Distilled and Refined Annotation of Metabolism: A tool for the annotation and curation of function for microbial and viral genomes
GNU General Public License v3.0
249 stars 52 forks source link

Databases used in DRAM #308

Closed dcm9123 closed 10 months ago

dcm9123 commented 11 months ago

Hello! Thanks for this amazing program, I love how straightforward it is! I had a couple of questions for you, if that's ok. We downloaded the databases for DRAM in 2021 (see attached db.txt ))). However, when I run the annotation step, I get the following message: 2023-10-10 10:14:11,994 - The log file is created at /bulk/IMCshared_bulk/sycuro_shared_projects/Twist96/novaseq_run/analysis/plate1/unicycler/DRAM_annotation/unicycler_test_S_1/genome_summaries/distill.log 2023-10-10 10:14:12,016 - Note: the fallowing id fields were not in the annotations file and are not being used: ['kegg_genes_id', 'kegg_id', 'camper_id', 'fegenie_id', 'sulfur_id', 'methyl_id'], but these are ['ko_id', 'kegg_hit', 'peptidase_family', 'cazy_best_hit', 'pfam_hits'] 2023-10-10 10:14:12,138 - Retrieved database locations and descriptions 2023-10-10 10:14:12,201 - Calculated genome statistics 2023-10-10 10:14:14,193 - Generated genome metabolism summary /home/daniel.castanedamogo/anaconda3/envs/DRAM/lib/python3.10/site-packages/altair/utils/core.py:317: FutureWarning: iteritems is deprecated and will be removed in a future version.

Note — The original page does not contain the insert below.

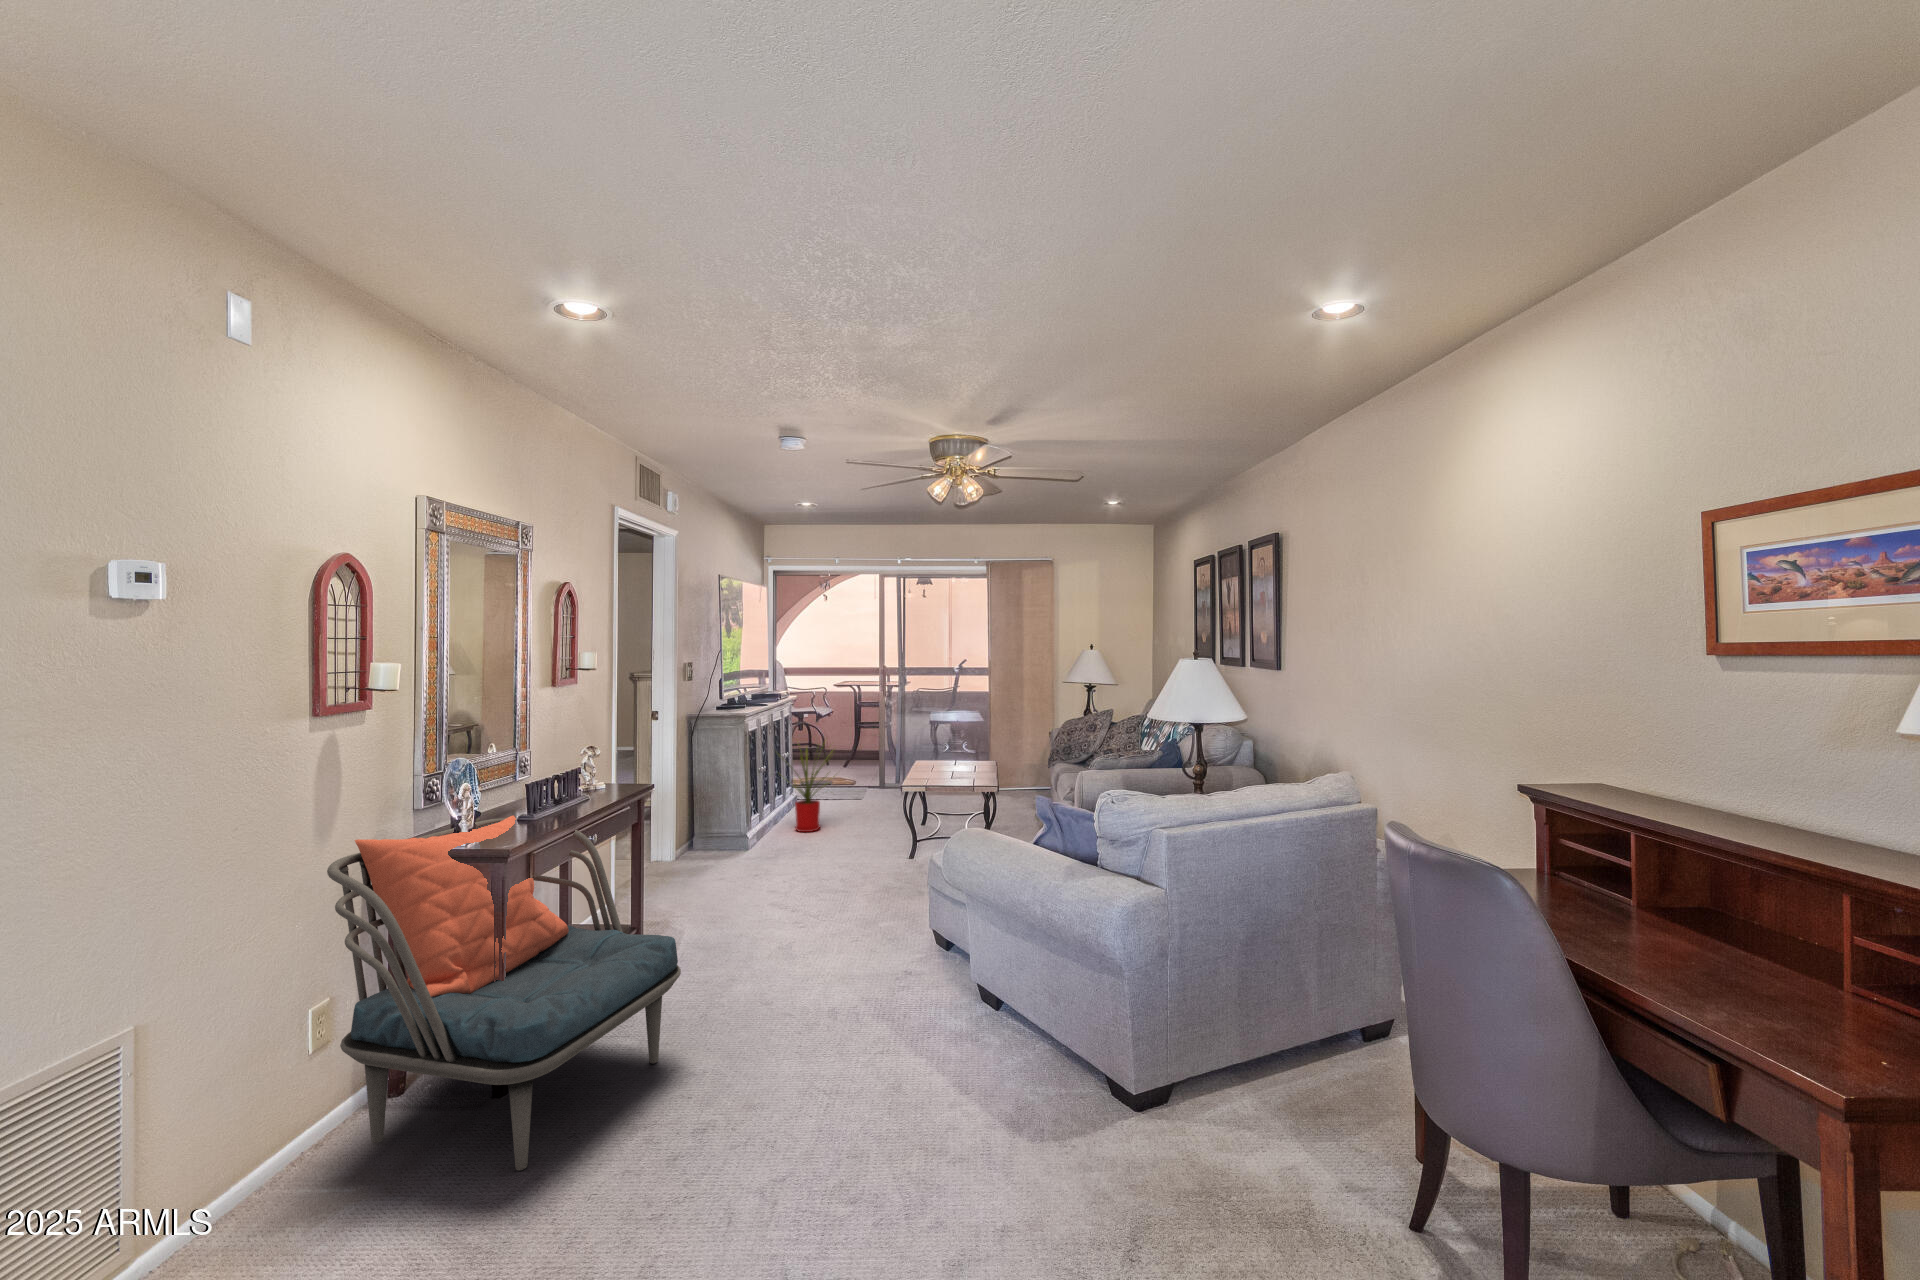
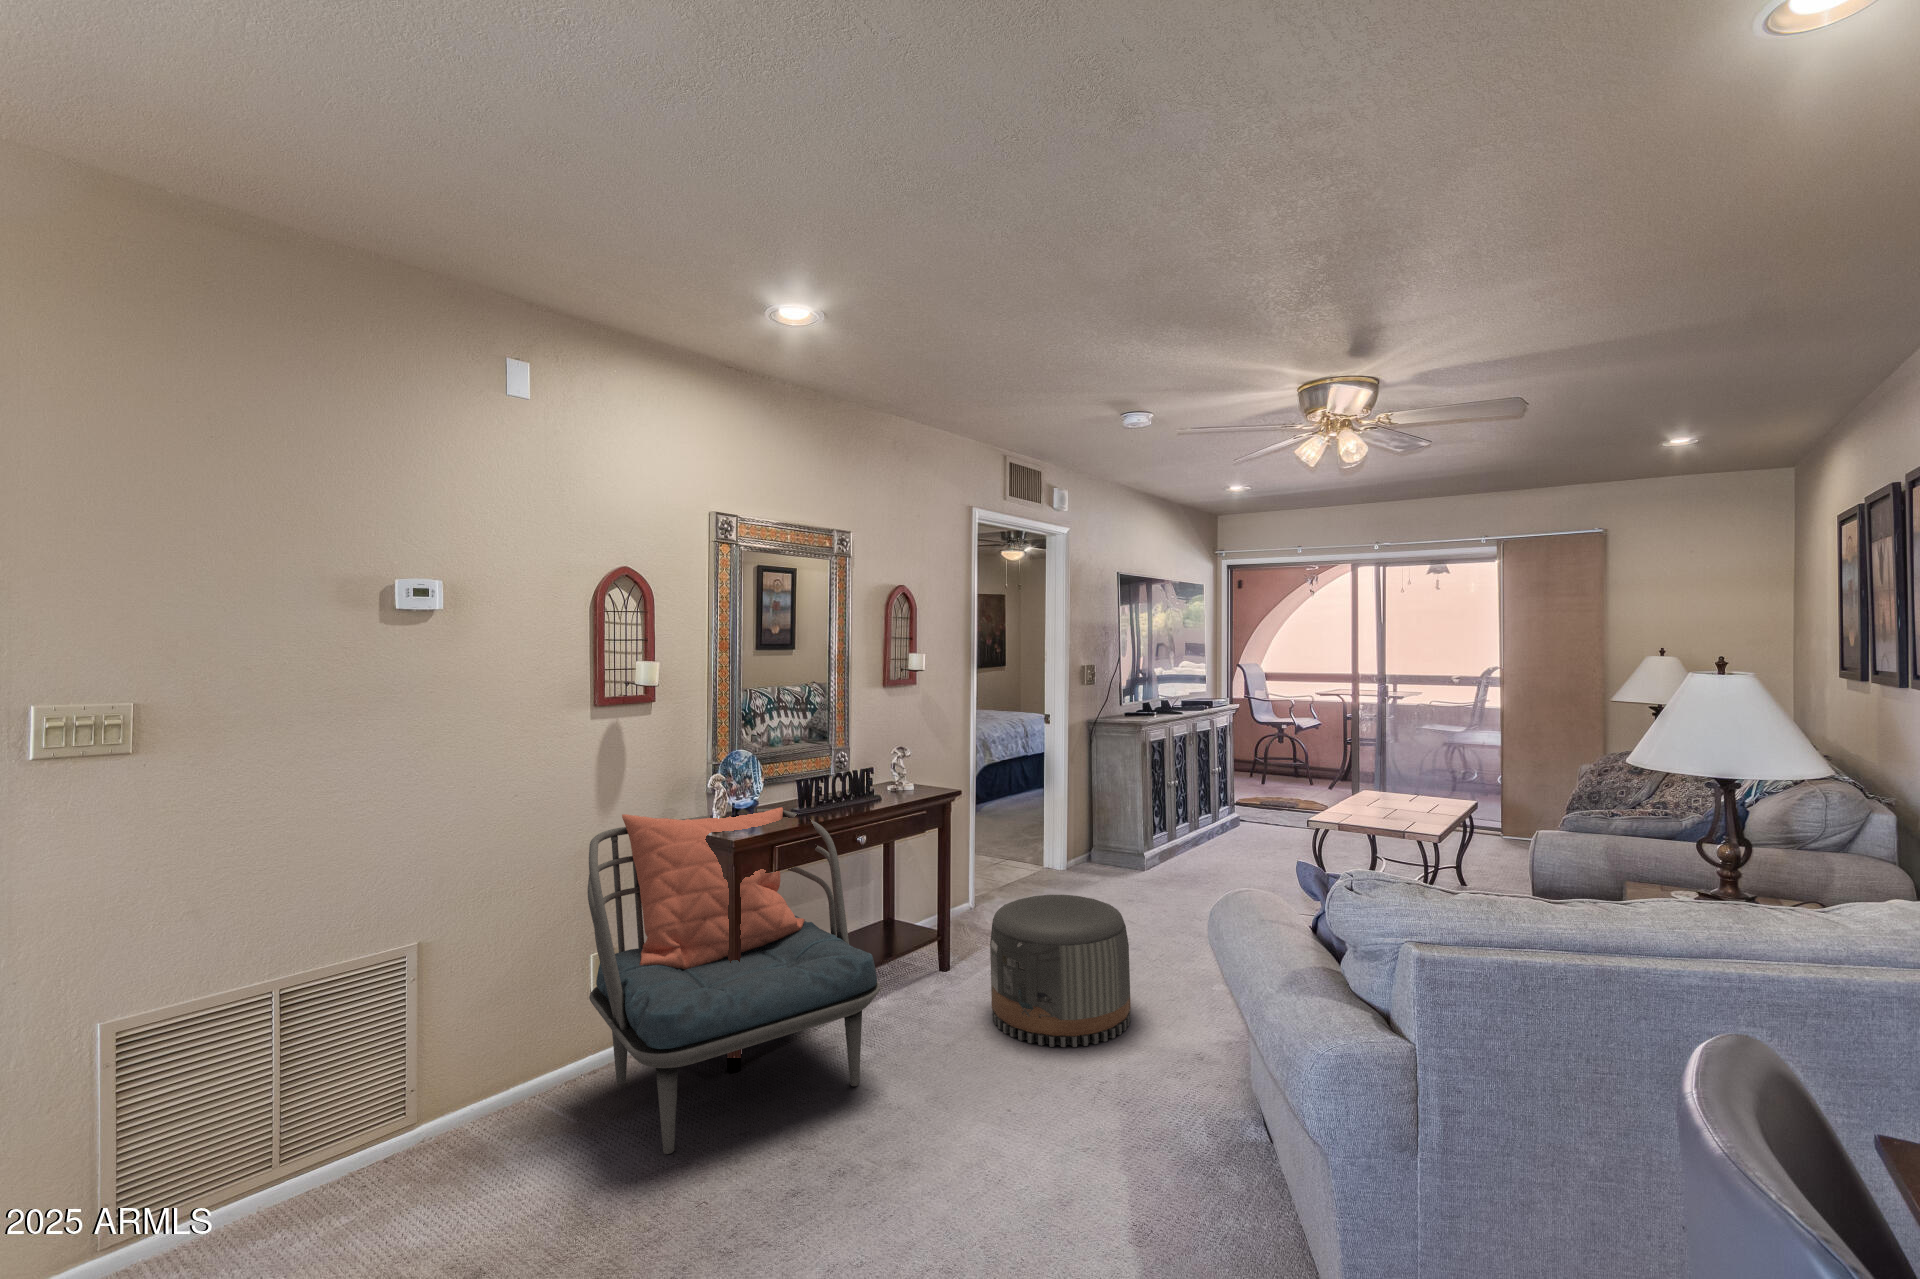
house plant: present [795,747,824,832] -> none [1191,751,1272,862]
pouf: none [720,864,841,992] -> present [990,895,1131,1047]

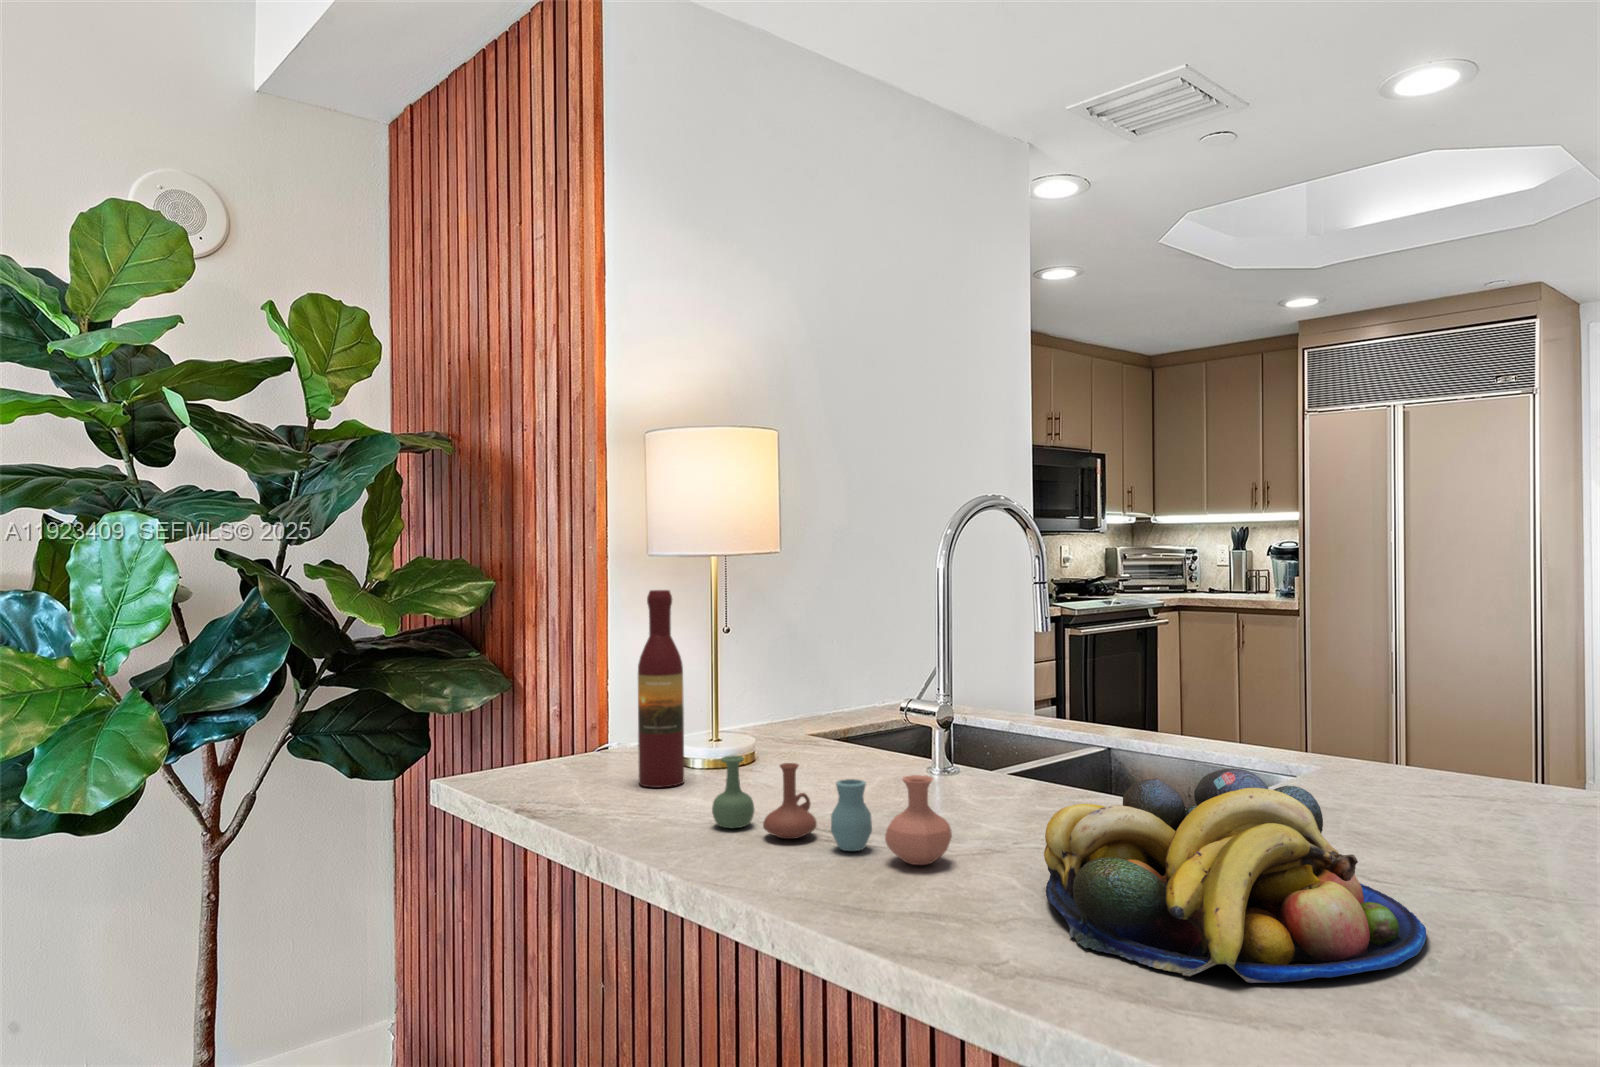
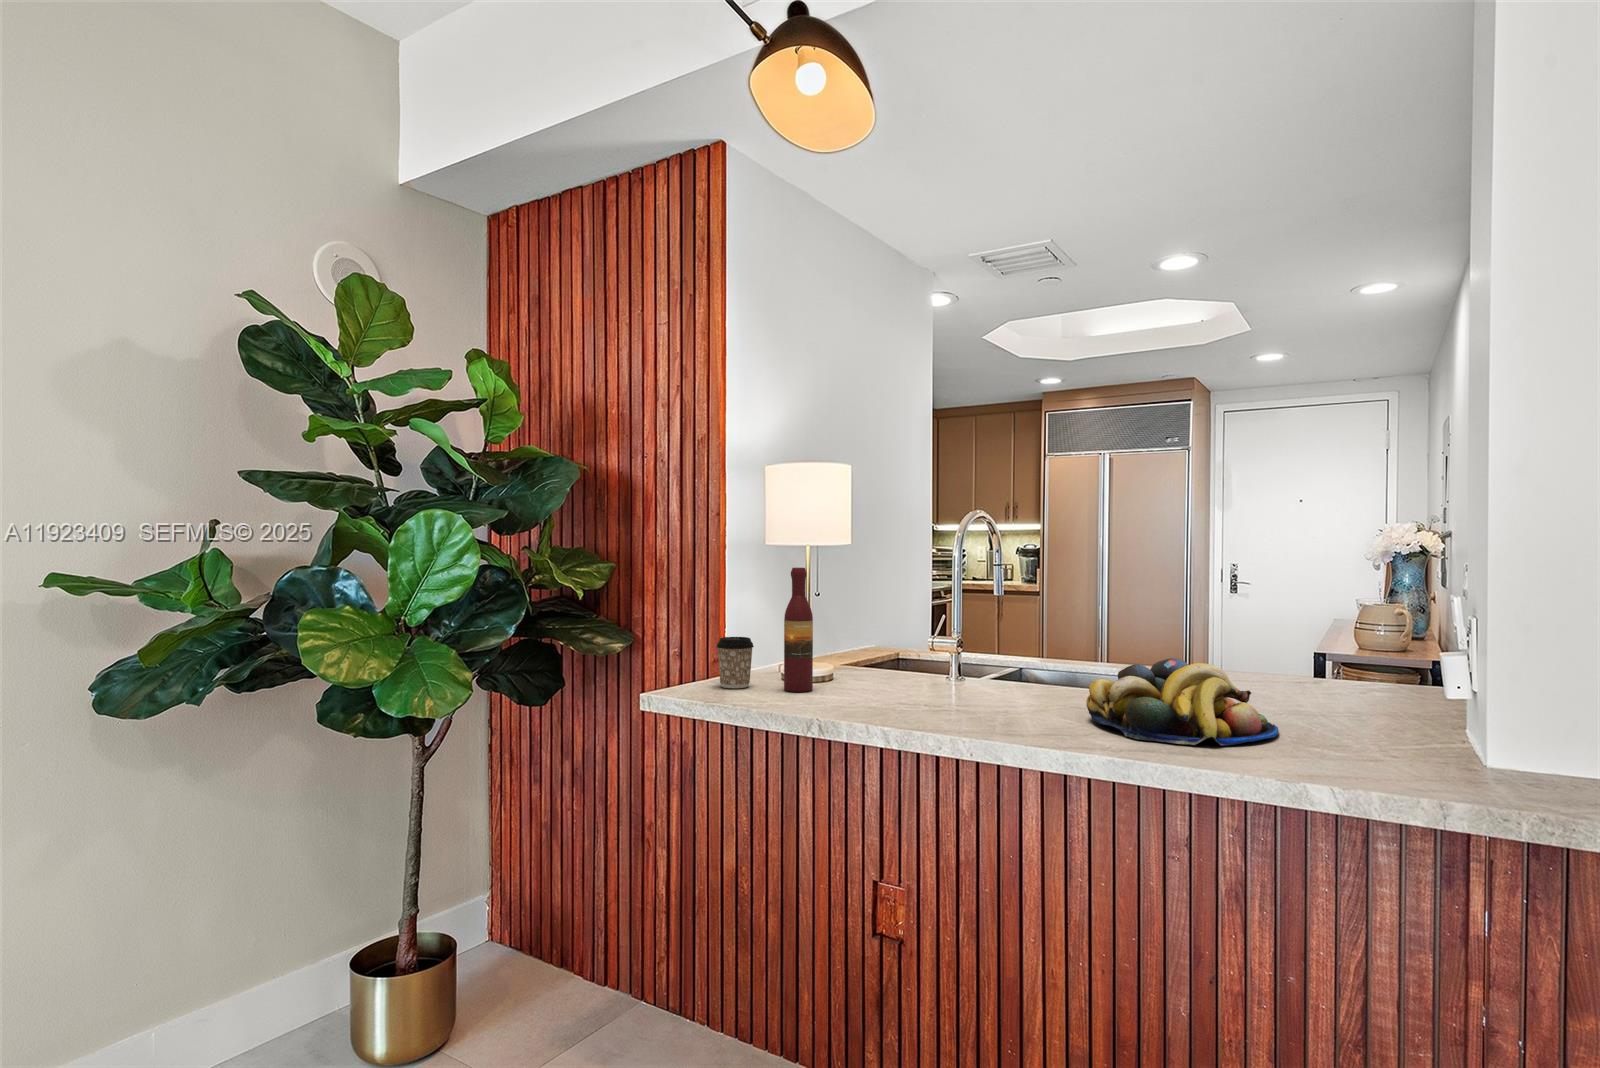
coffee cup: none [552,695,610,776] -> present [717,637,754,688]
vase: present [712,755,952,865] -> none [869,665,1030,717]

Use .items instead. for col_name, dtype in df.dtypes.iteritems(): 2023-10-10 10:14:15,477 - Generated product heatmap and table 2023-10-10 10:14:15,478 - Completed distillation

To me it seems like some databases are not used like Uniref?

Thank you for your time!

rmFlynn commented 10 months ago

This is an interesting thing about distillation and the "Raw". Database to columns in the "Raw" output are not a one to one relation, in the case of uniref its data may be incorporated into other columns like ko_id via EC numbers but not all raw columns are used in the distillate. The raw contains unique information for all annotations but also more useful computed information and that is what the distillate is looking for, it is not about the databases but about the raw. This message is meant for users that frequently work with the raw and may have raw data made by an older version of dram.

Let me know if that makes sense, and do re-open this issue if not.